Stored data
== == ==

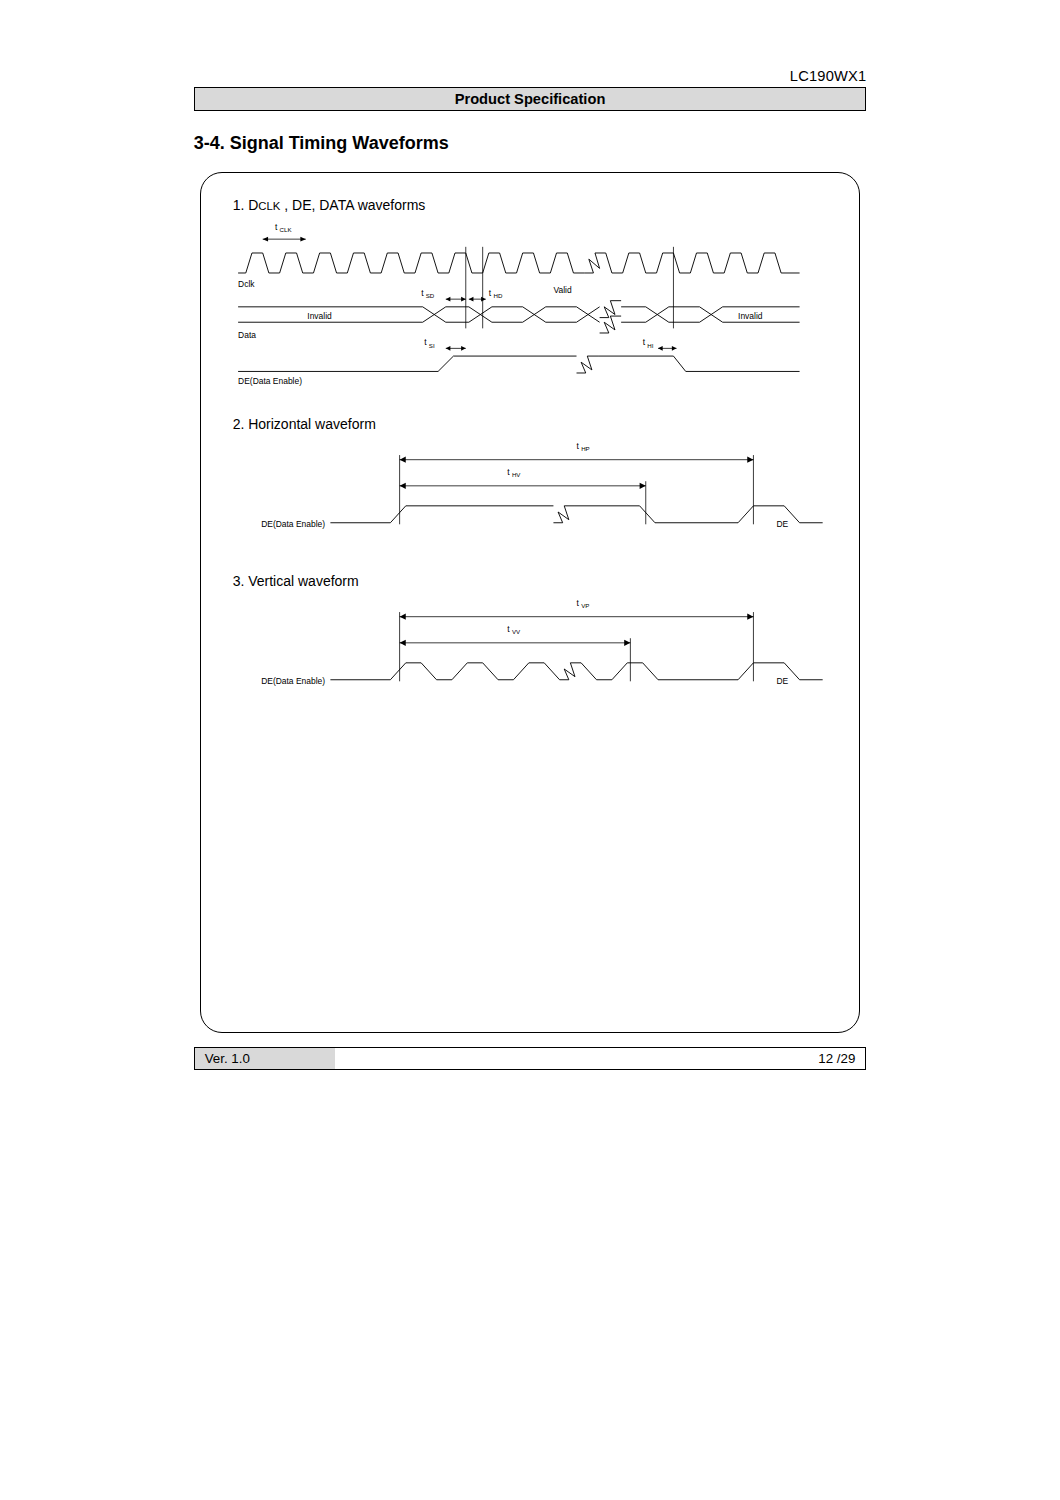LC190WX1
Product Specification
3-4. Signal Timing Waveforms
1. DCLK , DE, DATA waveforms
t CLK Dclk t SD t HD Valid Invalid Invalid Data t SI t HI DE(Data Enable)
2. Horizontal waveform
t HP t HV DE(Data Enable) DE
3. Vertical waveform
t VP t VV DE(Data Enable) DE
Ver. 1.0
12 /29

== == ==

## EXERCISE BRIEF
In your copy, include no pictures, but set down every record exactly.

## WRITTEN SOLUTION
LC190WX1
Product Specification
3-4. Signal Timing Waveforms
1. DCLK , DE, DATA waveforms
t CLK Dclk t SD t HD Valid Invalid Invalid Data t SI t HI DE(Data Enable)
2. Horizontal waveform
t HP t HV DE(Data Enable) DE
3. Vertical waveform
t VP t VV DE(Data Enable) DE
Ver. 1.0
12 /29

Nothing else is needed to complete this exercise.